PROBLEM DETAILS:
Convert every line of the items below into a JSON list of strings, one string per line, skipping blank lines. Leave the pictures out.
* * * * * * * * *
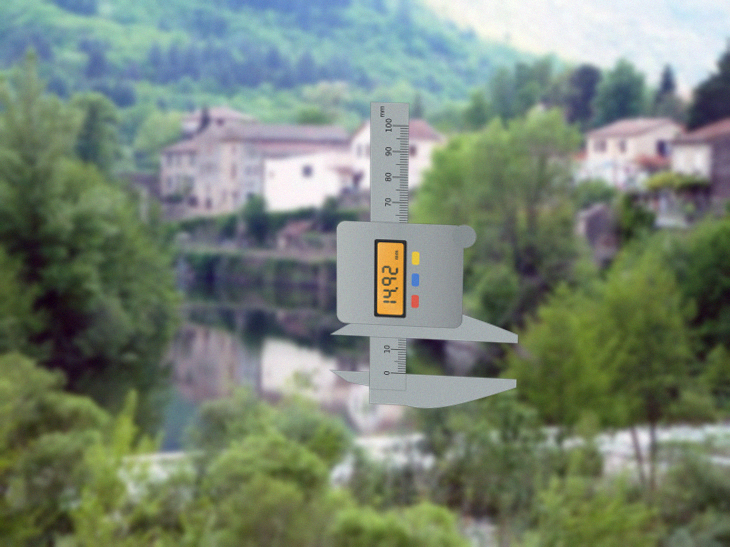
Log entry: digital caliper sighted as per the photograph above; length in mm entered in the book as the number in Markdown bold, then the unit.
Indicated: **14.92** mm
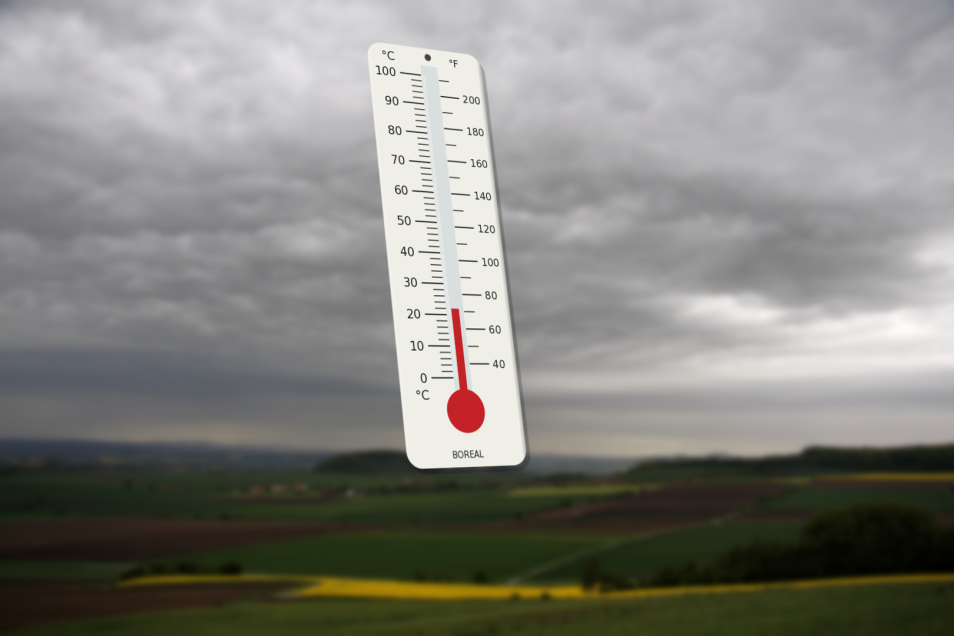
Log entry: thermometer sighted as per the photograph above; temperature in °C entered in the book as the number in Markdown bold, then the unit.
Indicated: **22** °C
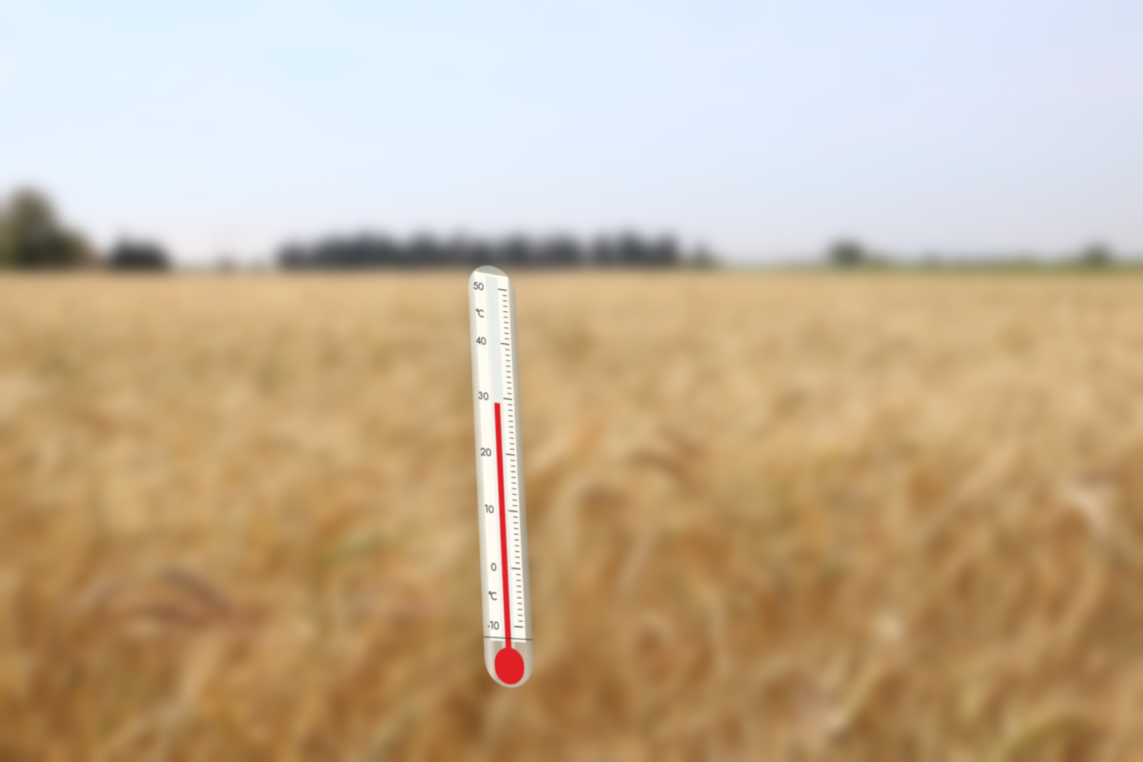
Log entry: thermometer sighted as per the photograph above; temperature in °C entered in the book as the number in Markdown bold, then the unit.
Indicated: **29** °C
* * * * * * * * *
THE COMPLETED TASK:
[
  "Log entry: digital caliper sighted as per the photograph above; length in mm entered in the book as the number in Markdown bold, then the unit.",
  "Indicated: **14.92** mm",
  "Log entry: thermometer sighted as per the photograph above; temperature in °C entered in the book as the number in Markdown bold, then the unit.",
  "Indicated: **22** °C",
  "Log entry: thermometer sighted as per the photograph above; temperature in °C entered in the book as the number in Markdown bold, then the unit.",
  "Indicated: **29** °C"
]